Mutual suspicion, sometimes verging onto outright hostility between the U.S. military and academia, has been pronounced ever since the Vietnam War.
That tension has led many colleges and universities, especially Ivy League campuses, to remain ROTC-free zones, first because of the war, then from opposition to the just repealed Don't Ask, Don't Tell ban on gays serving openly in the U.S. military.
In a related situation, during Supreme Court Justice Elena Kagan's confirmation hearing, she was questioned about her role as Harvard Law School dean in the decision to bar military recruiters from campus because of DADT.
The Supreme Court in 2006 ruled the federal government could bar federal money from institutions that barred recruiters from campus.
Now some schools are revisiting the idea of having ROTC on campus. In his State of the Union address, President Obama urged them to say yes to ROTC.
An excerpt of her report:
DIANE: Yale student Katherine Miller says President Obama's message is clear. The military is becoming more inclusive and that means she'll be able to pursue her dream of a career in uniform.
Miller left West Point last year and transferred to Yale because of Don't Ask, Don't Tell, the policy that bans gays and lesbians from serving openly.
MILLER: When I entered Yale I had an environment where I knew that I could be myself in. I didn't have to hide my sexuality. I didn't have to pretend to be someone that I was not.
DIANE: Miller is among only a handful of students at Yale actively pursuing a military career. The school hasn't had an ROTC unit on campus since the early 1970s. Cadets travel to satellite programs at other schools for their training. The military left Yale and many Ivy League institutions at the height of the anti-Viet Nam war protests.
Later, Yale struggled with the Department of Defense over its policy on gays and lesbians. But now, with the repeal of DADT, many elite schools are in serious talks with military officials about bringing ROTC back.
Yale College Dean Mary Miller.
DEAN MILLER: What we also have been doing is looking very closely at how other institutions that we think of as similar to Yale, how has ROTC unfolded in recent years on their campus.

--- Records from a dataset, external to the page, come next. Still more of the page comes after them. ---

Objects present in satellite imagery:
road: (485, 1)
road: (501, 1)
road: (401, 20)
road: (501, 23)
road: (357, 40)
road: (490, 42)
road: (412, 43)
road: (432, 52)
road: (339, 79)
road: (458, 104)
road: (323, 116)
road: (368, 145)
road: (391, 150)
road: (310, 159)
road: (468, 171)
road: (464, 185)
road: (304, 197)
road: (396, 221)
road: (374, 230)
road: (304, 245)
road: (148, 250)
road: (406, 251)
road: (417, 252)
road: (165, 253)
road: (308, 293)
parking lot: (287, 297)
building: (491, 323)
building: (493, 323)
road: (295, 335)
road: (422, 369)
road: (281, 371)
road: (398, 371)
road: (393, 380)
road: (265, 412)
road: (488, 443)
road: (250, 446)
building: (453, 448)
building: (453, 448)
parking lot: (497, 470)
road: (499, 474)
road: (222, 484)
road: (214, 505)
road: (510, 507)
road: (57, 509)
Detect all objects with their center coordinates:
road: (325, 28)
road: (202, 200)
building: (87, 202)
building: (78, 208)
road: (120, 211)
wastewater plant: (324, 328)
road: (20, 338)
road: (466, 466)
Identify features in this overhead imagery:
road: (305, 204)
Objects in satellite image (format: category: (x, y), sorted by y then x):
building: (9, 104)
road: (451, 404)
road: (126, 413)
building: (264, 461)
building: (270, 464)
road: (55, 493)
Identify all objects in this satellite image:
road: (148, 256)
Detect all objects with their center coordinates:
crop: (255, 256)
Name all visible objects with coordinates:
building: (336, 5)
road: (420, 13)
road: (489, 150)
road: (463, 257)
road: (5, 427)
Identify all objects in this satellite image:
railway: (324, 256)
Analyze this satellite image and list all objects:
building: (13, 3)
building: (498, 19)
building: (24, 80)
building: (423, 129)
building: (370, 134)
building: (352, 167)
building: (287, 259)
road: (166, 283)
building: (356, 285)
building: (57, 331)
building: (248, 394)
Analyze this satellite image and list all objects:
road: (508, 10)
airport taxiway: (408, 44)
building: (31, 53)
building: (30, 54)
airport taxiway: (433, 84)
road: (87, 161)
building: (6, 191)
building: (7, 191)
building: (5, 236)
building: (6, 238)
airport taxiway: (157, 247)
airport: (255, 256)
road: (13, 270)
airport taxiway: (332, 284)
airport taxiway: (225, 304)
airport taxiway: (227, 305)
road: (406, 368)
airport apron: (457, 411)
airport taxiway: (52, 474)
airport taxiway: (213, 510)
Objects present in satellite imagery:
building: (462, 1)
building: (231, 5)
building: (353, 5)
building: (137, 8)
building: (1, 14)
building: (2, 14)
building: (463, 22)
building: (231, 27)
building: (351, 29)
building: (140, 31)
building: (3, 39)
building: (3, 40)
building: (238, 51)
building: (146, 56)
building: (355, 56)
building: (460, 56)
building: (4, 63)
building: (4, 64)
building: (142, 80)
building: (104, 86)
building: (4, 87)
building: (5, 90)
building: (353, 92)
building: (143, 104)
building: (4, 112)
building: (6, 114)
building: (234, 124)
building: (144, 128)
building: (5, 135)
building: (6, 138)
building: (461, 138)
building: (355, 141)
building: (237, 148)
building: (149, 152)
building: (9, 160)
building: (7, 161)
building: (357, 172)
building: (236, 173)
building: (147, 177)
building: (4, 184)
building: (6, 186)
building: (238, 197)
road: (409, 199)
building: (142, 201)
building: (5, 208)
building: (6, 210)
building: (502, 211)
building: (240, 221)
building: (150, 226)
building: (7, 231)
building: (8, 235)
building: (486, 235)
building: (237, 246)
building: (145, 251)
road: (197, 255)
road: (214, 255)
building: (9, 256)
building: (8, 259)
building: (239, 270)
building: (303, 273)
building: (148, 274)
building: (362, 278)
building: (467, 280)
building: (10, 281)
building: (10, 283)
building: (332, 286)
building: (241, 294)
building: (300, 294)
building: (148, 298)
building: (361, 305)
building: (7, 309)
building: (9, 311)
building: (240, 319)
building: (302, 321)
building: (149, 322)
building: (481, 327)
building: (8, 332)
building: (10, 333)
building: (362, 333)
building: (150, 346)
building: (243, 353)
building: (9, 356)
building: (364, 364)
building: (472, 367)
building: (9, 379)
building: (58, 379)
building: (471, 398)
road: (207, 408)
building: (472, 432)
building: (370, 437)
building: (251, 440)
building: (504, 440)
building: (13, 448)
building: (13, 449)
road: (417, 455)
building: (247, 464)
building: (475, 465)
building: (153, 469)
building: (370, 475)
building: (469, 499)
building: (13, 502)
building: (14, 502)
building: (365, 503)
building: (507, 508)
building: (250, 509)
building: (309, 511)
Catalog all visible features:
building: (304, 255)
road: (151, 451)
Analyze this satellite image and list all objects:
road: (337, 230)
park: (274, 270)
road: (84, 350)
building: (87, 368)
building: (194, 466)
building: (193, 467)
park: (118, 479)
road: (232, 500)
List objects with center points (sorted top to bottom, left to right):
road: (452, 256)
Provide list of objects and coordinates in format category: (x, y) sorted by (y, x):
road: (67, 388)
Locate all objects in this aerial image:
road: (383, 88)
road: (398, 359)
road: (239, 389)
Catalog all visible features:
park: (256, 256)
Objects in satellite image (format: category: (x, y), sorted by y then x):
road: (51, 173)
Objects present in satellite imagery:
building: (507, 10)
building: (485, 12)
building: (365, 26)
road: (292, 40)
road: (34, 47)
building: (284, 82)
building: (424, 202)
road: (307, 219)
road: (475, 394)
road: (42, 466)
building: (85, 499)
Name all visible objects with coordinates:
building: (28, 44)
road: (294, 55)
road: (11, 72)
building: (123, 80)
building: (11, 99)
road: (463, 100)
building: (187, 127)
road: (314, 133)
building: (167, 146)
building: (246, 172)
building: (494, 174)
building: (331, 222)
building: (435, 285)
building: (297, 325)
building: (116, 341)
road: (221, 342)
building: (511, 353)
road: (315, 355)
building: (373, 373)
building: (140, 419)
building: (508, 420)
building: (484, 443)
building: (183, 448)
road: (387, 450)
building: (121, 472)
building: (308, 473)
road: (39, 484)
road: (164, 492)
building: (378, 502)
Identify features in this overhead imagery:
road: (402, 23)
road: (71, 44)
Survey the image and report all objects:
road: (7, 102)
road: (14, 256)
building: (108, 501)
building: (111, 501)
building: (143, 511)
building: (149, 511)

DIANE: But ROTC's return is not a sure bet. For one thing, the repeal of Don't Ask, Don't Tell has not, as yet, been implemented.
And the military may not be that enthusiastic about opening additional detachments. There's the question of cost.
And Colonel Ray Pettit of US Army Cadet Command in Virginia says the military has to consider student interest.
COL. PETIT: On of the downsides with respect to getting the leadership from Ivy League schools is that generally those students perform their required service to the Army and tend to get out the Army at a higher rate than non-Ivy League students do.
DIANE: Yale's student governing council recently surveyed interest in ROTC in the wake of the Don't Ask, Don't Tell repeal.
TWENTY YEAR OLD JUNIOR JEFF GORDON: Almost 70% of students would support the return of the program given the repeal.